November 19, 1998 – Teresa L. Ebert: “The (Post) Politics of the Concrete and Red Cultural Studies: Notes on Performativity, Corporeality and Historical Materialism”
Thursday, November 19 | 4:00 pm | Kresge 159
In recent years, Teresa Ebert has emerged as as one of the most prominent Marxist critics of “post-al” theory in the academy. Arguing for a “red feminism” and a “red cultural studies” in the context of academic professionalization and the corporatization of the university, Professor Ebert has insisted on the necessity of critical thought in the university, and on the need to critique those currents of intellectual work which impede genuine critical- “critique-al” in her usage-analysis. Her talk at UCSC will center on a critique of the ways in which theories of the body-the local, the “concrete” and the “delectable”-have become the foundation for anti-foundationalist knowledges and practices. Through a brief re-reading of Marx’s Grundrisse, Professor Ebert proposes to make a historical materialist and dialectical analysis of the “concrete” as a basis for “global” revolutionary theory and praxis.

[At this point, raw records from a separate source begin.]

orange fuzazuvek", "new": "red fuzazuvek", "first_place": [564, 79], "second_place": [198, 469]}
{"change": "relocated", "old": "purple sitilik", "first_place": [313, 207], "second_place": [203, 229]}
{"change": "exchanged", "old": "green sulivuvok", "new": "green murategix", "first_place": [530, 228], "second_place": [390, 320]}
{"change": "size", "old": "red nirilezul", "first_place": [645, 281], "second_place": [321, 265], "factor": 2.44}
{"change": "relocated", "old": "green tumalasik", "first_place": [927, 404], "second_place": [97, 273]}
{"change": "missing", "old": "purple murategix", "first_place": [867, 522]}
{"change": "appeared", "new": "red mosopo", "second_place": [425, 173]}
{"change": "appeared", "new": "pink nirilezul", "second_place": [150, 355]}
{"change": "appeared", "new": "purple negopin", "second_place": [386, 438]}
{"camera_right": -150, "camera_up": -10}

Professor Ebert’s writing and teaching focus on critical theory, Marxism, feminism, and cultural studies. Her publications include Ludic Feminism and After: Post-modernism, Desire, and Labor in Late Capitalism (1996) and Postality: Marxism and Post-modernism (in the Transformation series on “Marxist Boundary Work in Theory, Economics, Politics and Culture”; co-edited, 1995). Her extended text, “Quango-ing the University: The End(s) of Critique-al Humanities” has appeared in the electronic journal Cultural Logic. Her many essays have been published in such journals as Cultural Critique, College English, Rethinking Marxism, Genders, Against the Current, and Poetics Today.
Professor Ebert has been a faculty member in English and Women’s Studies at the State University of New York at Albany since 1991.